On the one or two occasions in which she was conscious, my grandmother was unable to express much of what she was undoubtedly thinking. Most of what little conversation occurred was regarding her choices in food or change of headscarf. My aunt would sit at the edge of her bed, giving her the options, to which she would respond with either a small nod or a positive or negative murmur.
It became quite obvious over this time how deeply this was affecting my grandfather, who sat next to her at the head of the bed all the time he was there, a difficult task for him for long periods with the back issues he has developed over the last few years. However, he has always been a very stoic person in regard to those heavily emotional areas of his life. In high school, when I interviewed him about his experience in WWII, he was reluctant to go into much detail of his personal experiences, instead portraying a more general image of soldiers’ time in Europe. And this was more than my father ever got in questioning him about his time in the war. It was a change to see this side of him and how readily he accepted the help of my dad and aunt, given how keenly independent he and my grandmother have always been together.

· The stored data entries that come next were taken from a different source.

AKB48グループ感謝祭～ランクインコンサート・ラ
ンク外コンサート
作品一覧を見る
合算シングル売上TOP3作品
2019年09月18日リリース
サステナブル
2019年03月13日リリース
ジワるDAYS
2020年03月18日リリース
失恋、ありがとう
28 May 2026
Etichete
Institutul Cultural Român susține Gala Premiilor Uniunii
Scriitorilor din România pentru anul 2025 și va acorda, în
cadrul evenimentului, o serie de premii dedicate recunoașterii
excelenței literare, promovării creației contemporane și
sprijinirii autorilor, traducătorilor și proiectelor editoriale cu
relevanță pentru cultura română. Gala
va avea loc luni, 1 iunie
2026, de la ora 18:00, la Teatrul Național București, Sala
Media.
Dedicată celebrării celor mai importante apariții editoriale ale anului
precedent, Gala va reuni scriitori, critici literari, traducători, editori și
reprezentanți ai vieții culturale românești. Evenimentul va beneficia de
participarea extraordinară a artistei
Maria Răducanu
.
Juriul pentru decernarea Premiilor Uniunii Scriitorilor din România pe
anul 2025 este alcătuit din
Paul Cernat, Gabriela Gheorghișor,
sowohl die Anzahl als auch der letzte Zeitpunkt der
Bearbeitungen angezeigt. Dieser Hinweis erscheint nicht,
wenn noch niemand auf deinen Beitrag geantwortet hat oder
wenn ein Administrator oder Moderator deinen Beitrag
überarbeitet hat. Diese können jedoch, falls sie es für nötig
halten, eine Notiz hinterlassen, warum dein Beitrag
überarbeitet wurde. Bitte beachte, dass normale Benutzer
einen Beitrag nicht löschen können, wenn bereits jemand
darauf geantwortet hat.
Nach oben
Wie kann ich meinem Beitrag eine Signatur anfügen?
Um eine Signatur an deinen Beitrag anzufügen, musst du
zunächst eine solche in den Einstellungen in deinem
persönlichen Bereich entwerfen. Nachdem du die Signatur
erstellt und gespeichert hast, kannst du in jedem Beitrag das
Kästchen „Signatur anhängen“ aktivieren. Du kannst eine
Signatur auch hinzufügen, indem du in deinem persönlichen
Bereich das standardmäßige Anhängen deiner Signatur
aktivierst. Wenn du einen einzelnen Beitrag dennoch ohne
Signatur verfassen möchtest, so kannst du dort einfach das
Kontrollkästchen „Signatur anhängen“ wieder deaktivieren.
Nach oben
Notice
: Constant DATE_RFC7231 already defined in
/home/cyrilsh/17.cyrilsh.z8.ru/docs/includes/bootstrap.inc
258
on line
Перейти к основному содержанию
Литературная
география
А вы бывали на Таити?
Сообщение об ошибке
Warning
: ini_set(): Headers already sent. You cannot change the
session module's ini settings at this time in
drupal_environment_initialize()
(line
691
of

Within a week of my return, the family had decided to turn my grandmother over to hospice care, something my father and aunt accepted as being the last possible step to care for her. It was right before this step and again during it that my sister and I came to visit. I like to think that the few firm hand grasps and attempted hugs were completely lucid attempts by my grandmother to say goodbye.
Two days after being put into the care of the hospice, on March 13, 2011, my dad received word first thing in the morning from my aunt that Joan Williams, wife to Russell Williams, mother to Terri Clark and Russell Williams, and grandmother to Nicole and Kaci Clark and Sarah and Benjamin Williams, had passed away.